Opinion
2012-09-20
Robert A. Gouldin, Oneonta, for appellant. Gerald F. Mollen, District Attorney, Binghamton (Joann Rose Parry of counsel), for respondent.
Robert A. Gouldin, Oneonta, for appellant. Gerald F. Mollen, District Attorney, Binghamton (Joann Rose Parry of counsel), for respondent.
Before: MERCURE, J.P., ROSE, KAVANAGH, STEIN and McCARTHY, JJ.
Appeal from a judgment of the County Court of Broome County (Smith, J.), rendered January 21, 2011, convicting defendant upon his plea of guilty of the crime of criminal sale of a controlled substance in the third degree.

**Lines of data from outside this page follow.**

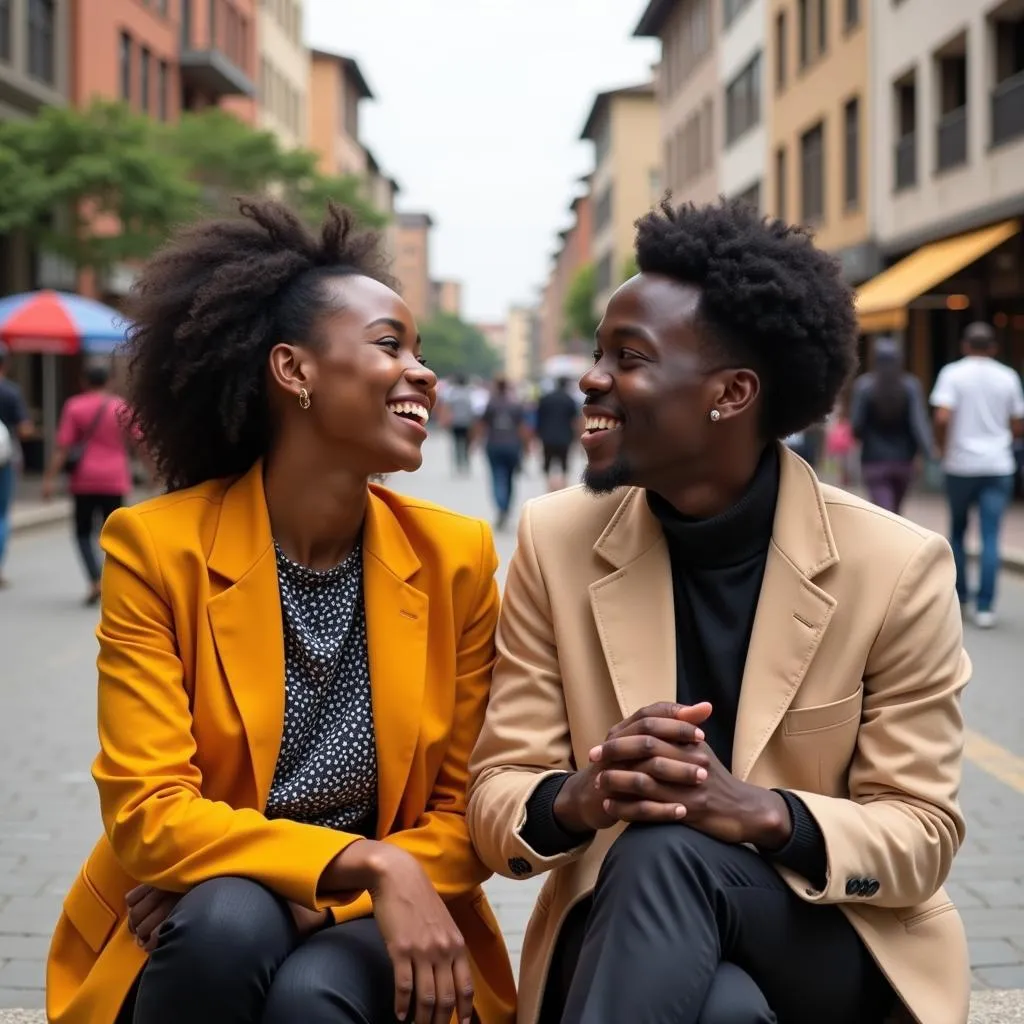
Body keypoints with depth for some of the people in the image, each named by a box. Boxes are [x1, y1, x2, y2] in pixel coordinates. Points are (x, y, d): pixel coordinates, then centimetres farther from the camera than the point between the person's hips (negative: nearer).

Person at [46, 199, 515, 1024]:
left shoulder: (456, 557, -4)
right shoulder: (158, 546, -10)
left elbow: (467, 816, 0)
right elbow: (148, 811, -16)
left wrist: (313, 903, -16)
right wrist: (365, 864, -29)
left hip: (380, 928, 1)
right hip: (197, 932, 0)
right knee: (230, 923, -33)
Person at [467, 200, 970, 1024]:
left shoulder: (897, 568, -9)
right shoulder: (557, 540, -2)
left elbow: (923, 835, -7)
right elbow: (497, 793, -1)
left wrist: (761, 814, -27)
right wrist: (578, 798, -26)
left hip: (831, 940, 0)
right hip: (624, 932, 0)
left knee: (665, 853, -33)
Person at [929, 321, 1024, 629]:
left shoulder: (952, 373, -4)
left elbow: (942, 418, -16)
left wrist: (943, 447, 1)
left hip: (960, 465, -1)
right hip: (998, 466, 1)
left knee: (957, 531, 17)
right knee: (990, 537, -1)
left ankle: (960, 596, 23)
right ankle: (984, 607, -6)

In satisfaction of a two-count indictment, defendant pleaded guilty to criminal sale of a controlled substance in the third degree. He was sentenced as a second felony offender to five years in prison, to be followed by three years of postrelease supervision, consistent with the terms of the plea agreement. He now appeals.
Defendant's sole contention is that the sentence is harsh and excessive. We find this argument to be without merit. Defendant has an extensive criminal record, consisting of numerous drug-related offenses, many of which involved the sale of drugs. In view of this, and given that defendant agreed to the sentence as part of the plea agreement, we find no abuse of discretion nor any extraordinary circumstances warranting a reduction of the sentence in the interest of justice ( see People v. LaSanta, 89 A.D.3d 1324, 932 N.Y.S.2d 917 [2011];People v. Williamson, 77 A.D.3d 1183, 1185–1186, 909 N.Y.S.2d 817 [2010] ).
ORDERED that the judgment is affirmed.